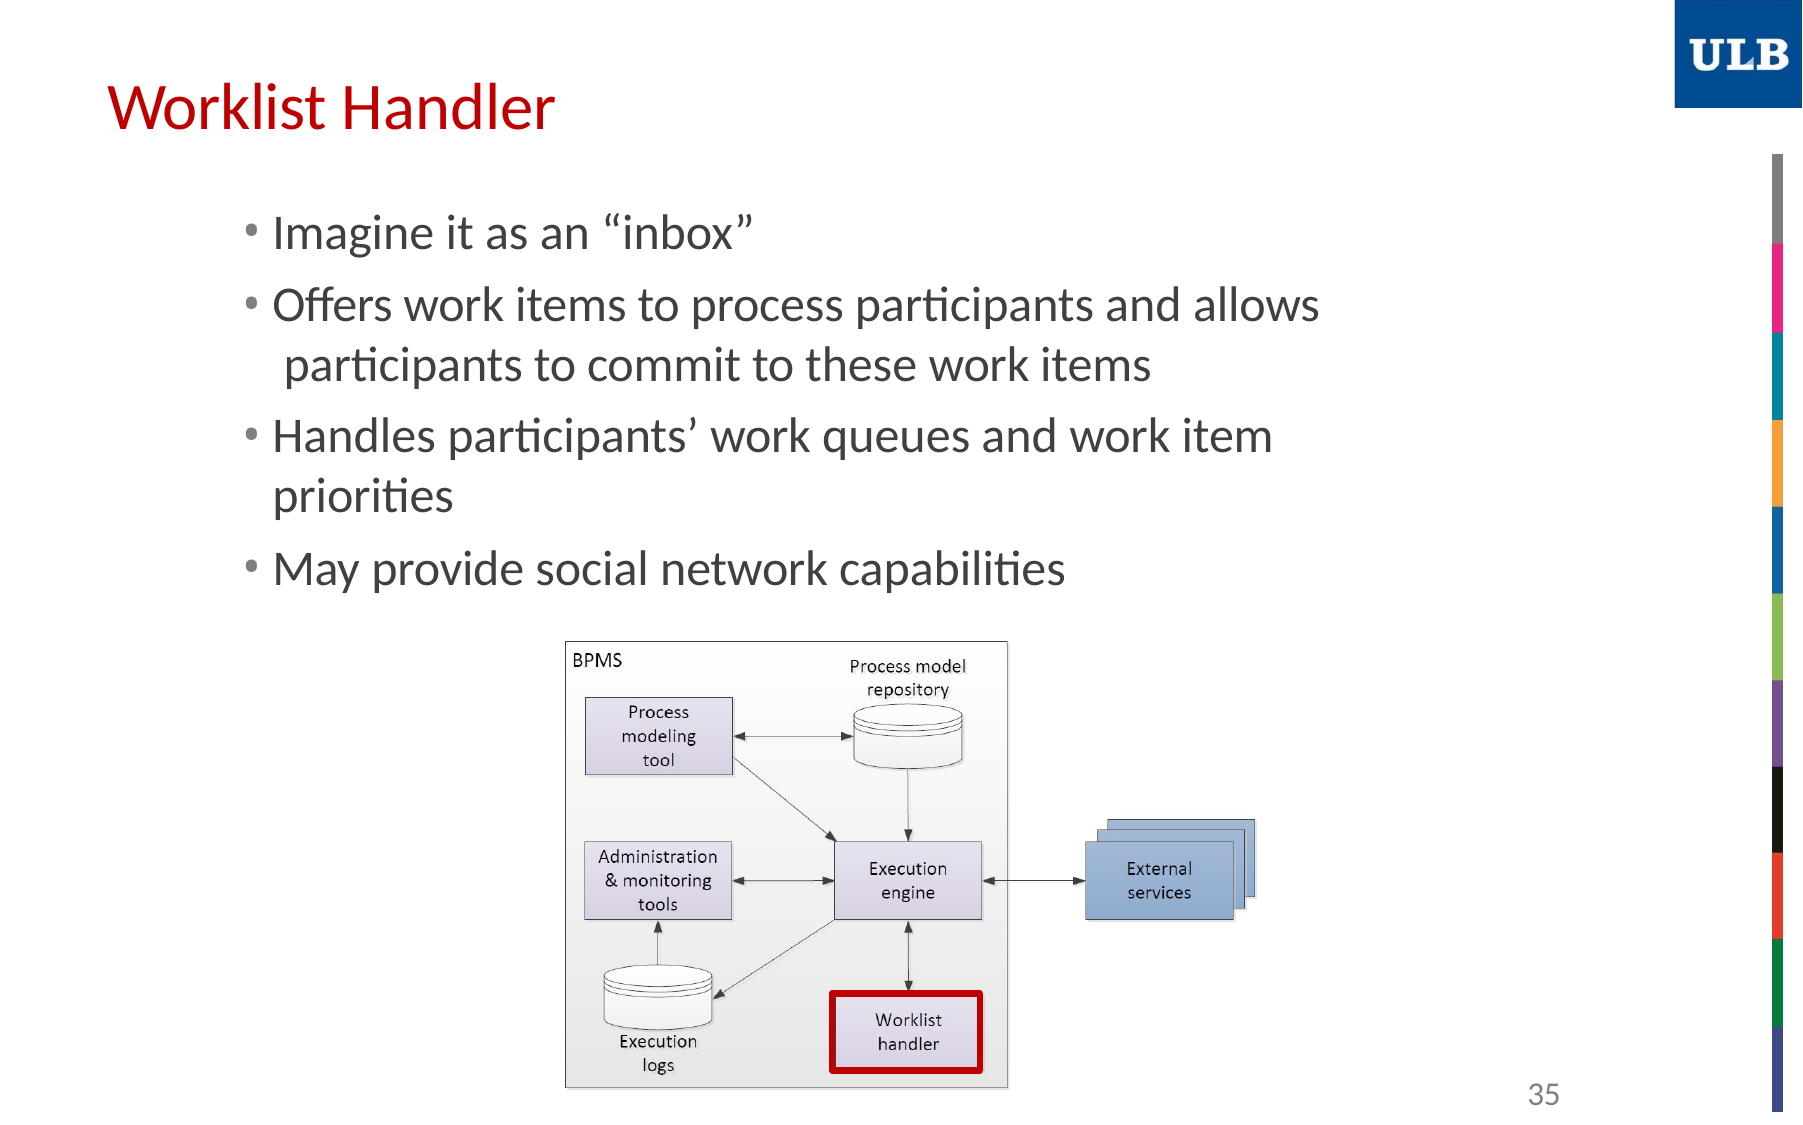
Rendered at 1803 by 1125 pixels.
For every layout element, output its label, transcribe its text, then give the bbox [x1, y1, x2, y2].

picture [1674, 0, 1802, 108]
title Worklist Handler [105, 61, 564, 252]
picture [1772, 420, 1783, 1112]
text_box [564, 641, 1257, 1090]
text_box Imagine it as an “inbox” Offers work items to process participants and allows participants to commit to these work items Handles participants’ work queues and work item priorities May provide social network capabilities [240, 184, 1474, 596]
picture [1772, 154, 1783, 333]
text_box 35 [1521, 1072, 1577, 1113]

■ ■ ■

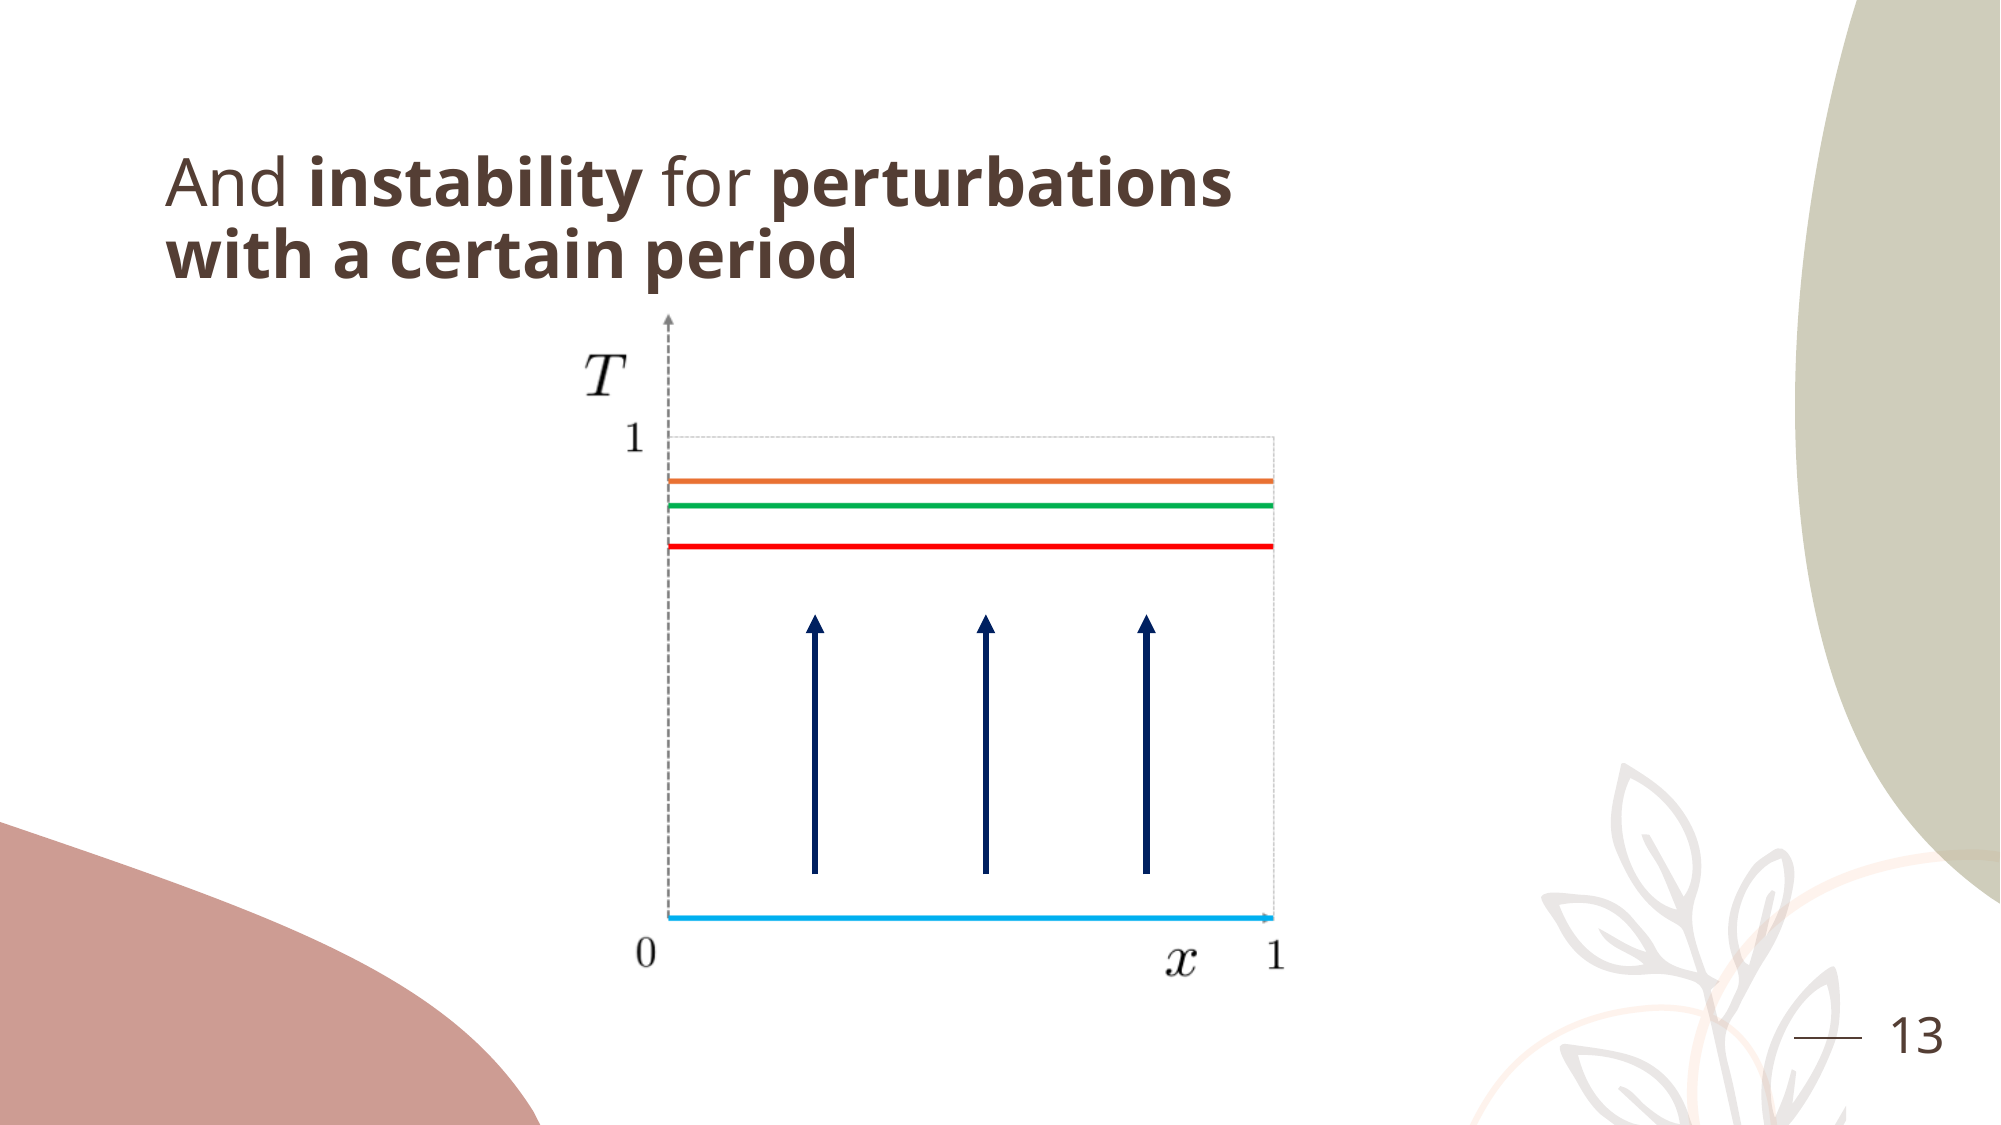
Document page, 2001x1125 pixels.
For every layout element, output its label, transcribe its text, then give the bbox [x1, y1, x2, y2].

■ ■ ■

Reply with one number, the count of lines in the records that include the word "pixels".

2